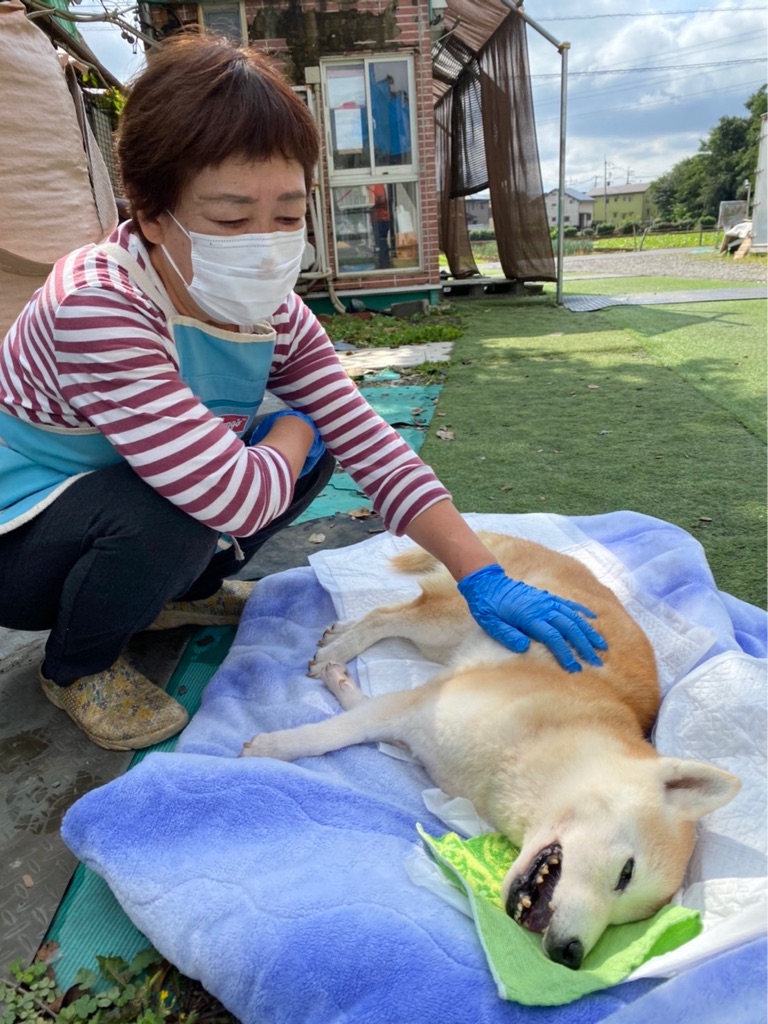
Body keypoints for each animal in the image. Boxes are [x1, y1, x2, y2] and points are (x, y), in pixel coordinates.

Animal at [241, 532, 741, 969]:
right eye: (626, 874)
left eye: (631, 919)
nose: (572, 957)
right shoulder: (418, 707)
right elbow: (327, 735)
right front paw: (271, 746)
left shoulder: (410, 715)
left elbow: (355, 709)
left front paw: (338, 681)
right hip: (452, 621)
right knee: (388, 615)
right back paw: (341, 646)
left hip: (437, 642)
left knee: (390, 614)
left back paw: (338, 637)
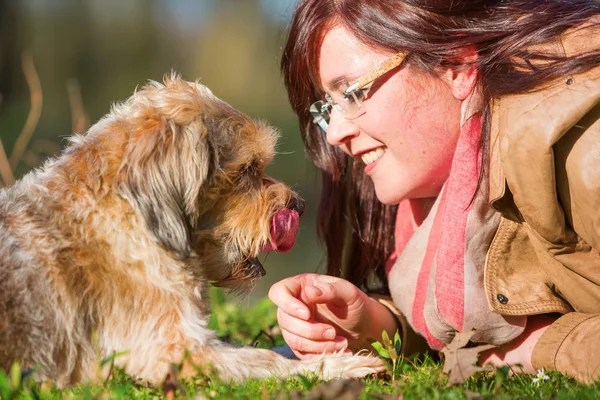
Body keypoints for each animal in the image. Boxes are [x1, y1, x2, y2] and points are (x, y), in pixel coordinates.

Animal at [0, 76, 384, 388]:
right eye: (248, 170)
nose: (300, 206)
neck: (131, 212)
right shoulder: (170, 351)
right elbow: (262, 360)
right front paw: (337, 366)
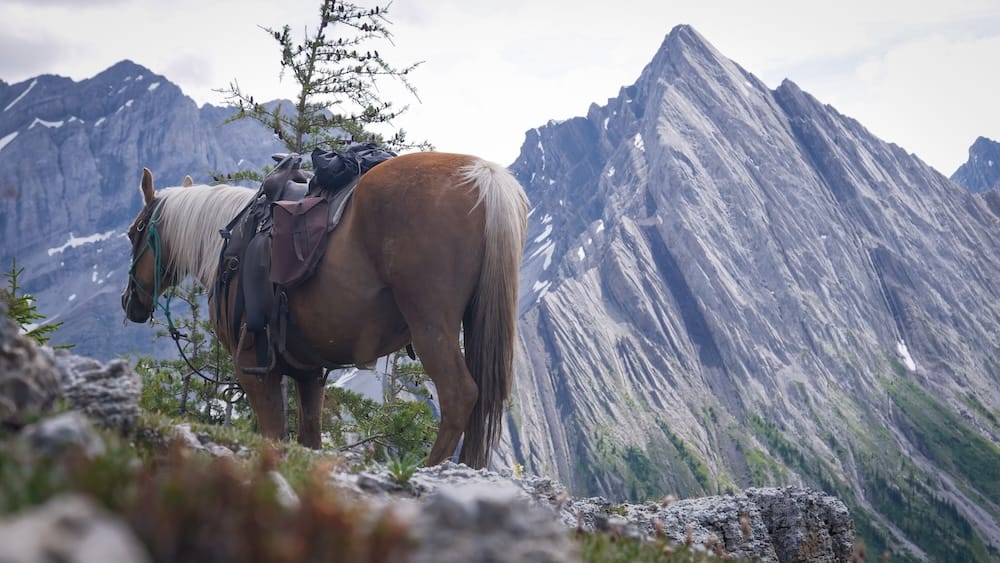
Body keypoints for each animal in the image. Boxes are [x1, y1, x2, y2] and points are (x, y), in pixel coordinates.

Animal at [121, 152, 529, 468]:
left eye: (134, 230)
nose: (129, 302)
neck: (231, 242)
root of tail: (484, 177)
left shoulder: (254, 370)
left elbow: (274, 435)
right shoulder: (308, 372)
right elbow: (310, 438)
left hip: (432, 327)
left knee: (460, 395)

* * * * * * *

For this task, write out exactly the lines of the entries above, starting at the line with "right front paw: (271, 746)" and ending at the line with "left back paw: (338, 637)", both included, and no others.

- _Answer to this exercise_
right front paw: (271, 746)
left shoulder: (410, 715)
left elbow: (355, 709)
left front paw: (338, 681)
right hip: (452, 621)
right knee: (388, 615)
right back paw: (341, 646)
left hip: (437, 642)
left knee: (390, 614)
left back paw: (338, 637)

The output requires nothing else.